Once again it is "know thyself" Are you the type who will jump into the deep end of the pool and have no problem with getting to the surface, or, like me and SWMBO have taken to the shallow end and will continue to wade and swim to the deep end over time.


----------



## TundraGreen (Jul 15, 2010)

mes1952 said:


> And selling a house in Mexico is very difficult unless you involve several people to facilitate. I don't really understand why Americans feel they have to buy a property, rather than rent, in a foreign country.


What do you mean by "involve several people to facilitate"? Why is selling difficult? It is always difficult to find a buyer, but do you have something else in mind.


----------



## Longford (May 25, 2012)

mes1952 said:


> And selling a house in Mexico is very difficult unless you involve several people to facilitate. I don't really understand why Americans feel they have to buy a property, rather than rent, in a foreign country.


People buy, obviously, for different reasons. Why do some Mexicans, or persons of other nationalities buy a home when they move to the USA? It's not just "Americans" who think home ownership is a good idea. I think many/most expats who buy do so to establish some order in their lives. They often want to either build a new home to reflect their lifestyle or to modify/improve a home that's been around for a while ... also to add comforts/conveniences or styling which they prefer.

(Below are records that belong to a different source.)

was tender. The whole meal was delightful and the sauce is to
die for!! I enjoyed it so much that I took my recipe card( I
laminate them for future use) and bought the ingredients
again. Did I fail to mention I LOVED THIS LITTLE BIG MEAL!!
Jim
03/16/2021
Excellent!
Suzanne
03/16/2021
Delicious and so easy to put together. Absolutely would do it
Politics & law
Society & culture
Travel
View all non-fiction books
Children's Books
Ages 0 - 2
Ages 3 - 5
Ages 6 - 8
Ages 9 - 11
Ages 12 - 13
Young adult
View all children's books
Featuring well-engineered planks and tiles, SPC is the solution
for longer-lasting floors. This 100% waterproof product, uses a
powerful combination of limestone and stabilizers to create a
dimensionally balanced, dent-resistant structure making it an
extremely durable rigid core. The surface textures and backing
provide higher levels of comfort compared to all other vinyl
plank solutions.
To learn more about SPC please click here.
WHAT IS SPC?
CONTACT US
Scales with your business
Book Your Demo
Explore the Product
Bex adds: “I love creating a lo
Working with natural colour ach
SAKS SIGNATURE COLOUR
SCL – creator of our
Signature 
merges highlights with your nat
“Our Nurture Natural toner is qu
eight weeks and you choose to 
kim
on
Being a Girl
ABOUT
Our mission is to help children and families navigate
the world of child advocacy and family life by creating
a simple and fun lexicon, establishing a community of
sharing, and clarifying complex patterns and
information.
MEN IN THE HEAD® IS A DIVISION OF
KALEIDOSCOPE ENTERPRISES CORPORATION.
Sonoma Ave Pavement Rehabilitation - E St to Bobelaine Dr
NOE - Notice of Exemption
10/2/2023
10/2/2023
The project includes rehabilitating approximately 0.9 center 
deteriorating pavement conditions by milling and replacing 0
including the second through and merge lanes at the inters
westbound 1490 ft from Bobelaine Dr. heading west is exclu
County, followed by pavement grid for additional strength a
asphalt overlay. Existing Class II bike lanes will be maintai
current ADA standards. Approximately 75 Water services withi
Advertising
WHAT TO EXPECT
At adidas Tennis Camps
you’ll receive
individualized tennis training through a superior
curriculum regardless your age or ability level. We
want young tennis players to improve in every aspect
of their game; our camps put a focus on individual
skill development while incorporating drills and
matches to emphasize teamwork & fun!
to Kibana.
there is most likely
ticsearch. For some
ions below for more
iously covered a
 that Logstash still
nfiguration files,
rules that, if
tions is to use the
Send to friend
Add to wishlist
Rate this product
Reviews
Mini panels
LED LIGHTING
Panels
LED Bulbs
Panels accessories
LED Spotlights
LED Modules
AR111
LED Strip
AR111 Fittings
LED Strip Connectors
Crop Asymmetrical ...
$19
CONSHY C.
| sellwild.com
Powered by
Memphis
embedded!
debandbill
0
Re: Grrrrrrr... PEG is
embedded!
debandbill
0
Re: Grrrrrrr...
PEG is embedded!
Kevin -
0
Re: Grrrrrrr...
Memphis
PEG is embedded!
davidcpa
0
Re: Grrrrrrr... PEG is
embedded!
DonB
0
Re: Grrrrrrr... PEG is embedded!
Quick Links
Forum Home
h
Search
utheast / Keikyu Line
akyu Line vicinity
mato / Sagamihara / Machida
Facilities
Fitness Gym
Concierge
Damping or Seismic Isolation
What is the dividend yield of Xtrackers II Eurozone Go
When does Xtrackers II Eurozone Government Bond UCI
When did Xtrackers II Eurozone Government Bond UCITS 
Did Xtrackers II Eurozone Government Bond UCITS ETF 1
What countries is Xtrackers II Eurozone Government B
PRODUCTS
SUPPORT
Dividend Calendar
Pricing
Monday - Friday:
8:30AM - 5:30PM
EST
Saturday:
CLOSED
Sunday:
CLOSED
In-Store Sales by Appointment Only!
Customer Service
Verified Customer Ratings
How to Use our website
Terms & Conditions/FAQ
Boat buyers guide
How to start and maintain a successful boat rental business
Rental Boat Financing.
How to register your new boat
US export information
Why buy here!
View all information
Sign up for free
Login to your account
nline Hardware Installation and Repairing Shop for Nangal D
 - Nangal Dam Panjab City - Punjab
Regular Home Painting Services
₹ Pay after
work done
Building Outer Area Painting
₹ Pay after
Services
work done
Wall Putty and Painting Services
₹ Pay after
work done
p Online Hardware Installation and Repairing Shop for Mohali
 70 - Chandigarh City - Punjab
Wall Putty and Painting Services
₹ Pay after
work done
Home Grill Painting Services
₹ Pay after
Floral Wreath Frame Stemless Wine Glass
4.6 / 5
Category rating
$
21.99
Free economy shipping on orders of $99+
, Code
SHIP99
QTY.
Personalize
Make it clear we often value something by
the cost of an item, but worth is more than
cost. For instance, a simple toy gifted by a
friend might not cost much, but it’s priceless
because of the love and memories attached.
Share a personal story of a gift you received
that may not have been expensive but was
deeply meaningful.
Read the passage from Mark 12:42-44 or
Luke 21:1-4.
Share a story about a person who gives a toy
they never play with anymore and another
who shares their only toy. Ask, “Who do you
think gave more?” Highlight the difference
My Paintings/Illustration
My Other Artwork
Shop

Things which they can't always do in a rental, or if they can they don't want to risk walking away from that improvement investment if a landlord/owner chooses not to renew a lease. And under the new immigration regulations, if I'm remembering the discussions we've had about them here on this forum previously, I believe the value of someone's home can help to establish/meet financial requirements in order to obtain a visa in one or more categories. And some homes which expats buy/build are simple in comparison to what they left behind. But stability is probably the No. 1 reason to buy a home. That's true for Mexicans in Mexico, also.


----------